La BoE est prête à accélérer en novembre
Hier, la Banque d’Angleterre (BoE) a relevé son taux directeur pour la septième fois consécutive. Après des premières interventions plus modestes, c'est la deuxième fois d'affilée que le taux est rehaussé de 50 points de base, de 1,75 % à 2,25 %. Au Royaume-Uni aussi, il faut remonter à avant la crise financière de 2008 pour retrouver un taux directeur aussi élevé.
Contrairement à ce qui s’est passé à la Fed mercredi, la décision de la BoE n’a pas été prise à l'unanimité. Trois des neuf gouverneurs voulaient intervenir de manière plus agressive, avec une hausse de 75 pb, alors que le nouveau venu, Swati Dhingra, préférait se limiter à 25 pb.

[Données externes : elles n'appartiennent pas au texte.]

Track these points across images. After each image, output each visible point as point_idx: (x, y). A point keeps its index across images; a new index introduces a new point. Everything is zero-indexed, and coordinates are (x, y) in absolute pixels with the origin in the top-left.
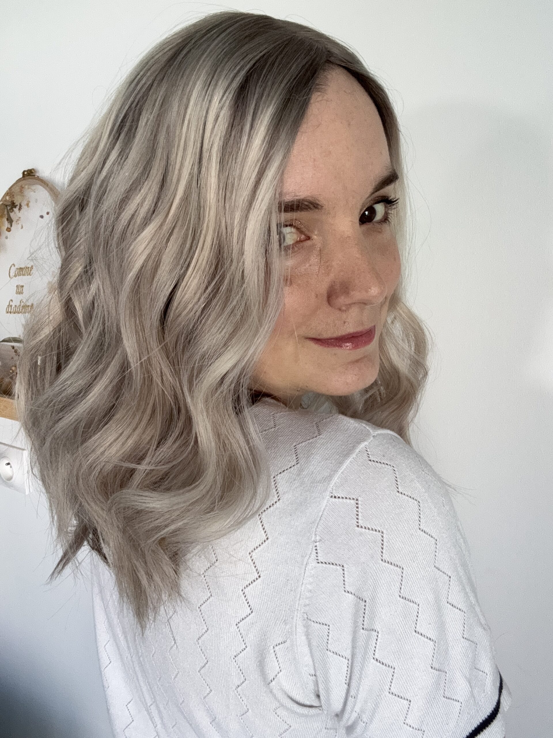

Contrairement à la BCE et à la Fed, la banque centrale britannique ne disposait pas de nouvelles prévisions de croissance et d’inflation. Ce rapport détaillé n'est prévu qu’en novembre. Ce n'est pas une mauvaise chose en soi, car la BoE sera à ce moment-là en mesure de tenir compte de l’impact des mesures de soutien budgétaires du nouveau gouvernement britannique. Ce dernier a décidé de geler la facture énergétique des ménages et des entreprises et présentera aujourd’hui un budget destiné à financer ces mesures.
Les effets de ces aides joueront un rôle déterminant sur l'évolution des taux de la banque centrale britannique. D’un côté, ces mesures permettront de réduire le pic d’inflation (principale) au Royaume-Uni. Celle-ci ne devrait donc pas atteindre ou dépasser le cap redouté des 13 %, mais elle devrait tout de même afficher un taux légèrement supérieur à 10 % en octobre. D’un autre côté, ce plan de soutien risque d’exercer un effet inflationniste en donnant un coup de pouce au consommateur britannique. Les orientations données pour les prochaines réunions permettent déjà d'y voir un plus clair. Comme la dernière fois, la banque centrale a déclaré qu’elle agirait si nécessaire avec détermination pour lutter contre l’inflation et éviter un dérapage des anticipations d'inflation. Cette fois-ci, elle a également ajouté que les pressions inflationnistes pourraient aussi venir du côté de la demande (en raison du plan de soutien donc) et pas uniquement de l’offre.
Les marchés des taux britanniques ont entendu ce message et tablent désormais sur un relèvement de taux de 75 points de base à la réunion de novembre. C'est également le scénario privilégié pour décembre. Toutes ce interventions porteraient donc le taux directeur britannique à 3,75 % en fin d'année. Pour fin 2023, le marché des taux table sur 5 %. Reste à savoir si la Banque d’Angleterre ira jusque là. Indépendante, la banque centrale risque, avec sa politique monétaire restrictive , de se heurter au gouvernement britannique. Celui-ci envisagerait même l’introduction d’un objectif de croissance officiel de 2,5 %.
Les taux swaps britanniques ont gagné 8 à 15 points de base hier. Cette fois-ci, la plus forte hausse a eu lieu sur la partie la plus longue de la courbe. Tout d’abord, ce segment de marché intègre de plus en plus l'idée véhiculée de plus en plus ouvertement par les banquiers centraux que les taux directeurs resteront élevés pendant longtemps. En outre, la Banque d’Angleterre a décidé de procéder à des ventes actives dans son portefeuille obligataire. Au cours des 12 prochains mois, elle compte réduire la taille de son bilan de 80 milliards de livres via ces ventes actives, lesquelles s'ajouteront à la diminution naturelle du portefeuille (titres arrivant à échéance). Elle sera la première banque centrale à utiliser cette option dans le cadre de la normalisation de sa politique. La livre sterling a perdu la semaine dernière un important niveau de résistance vis-à-vis du dollar et de l’euro et elle ne parvient pas à le récupérer. Le cours EUR/GBP reste supérieur à 0,8721 et devrait plutôt dépasser 0,90.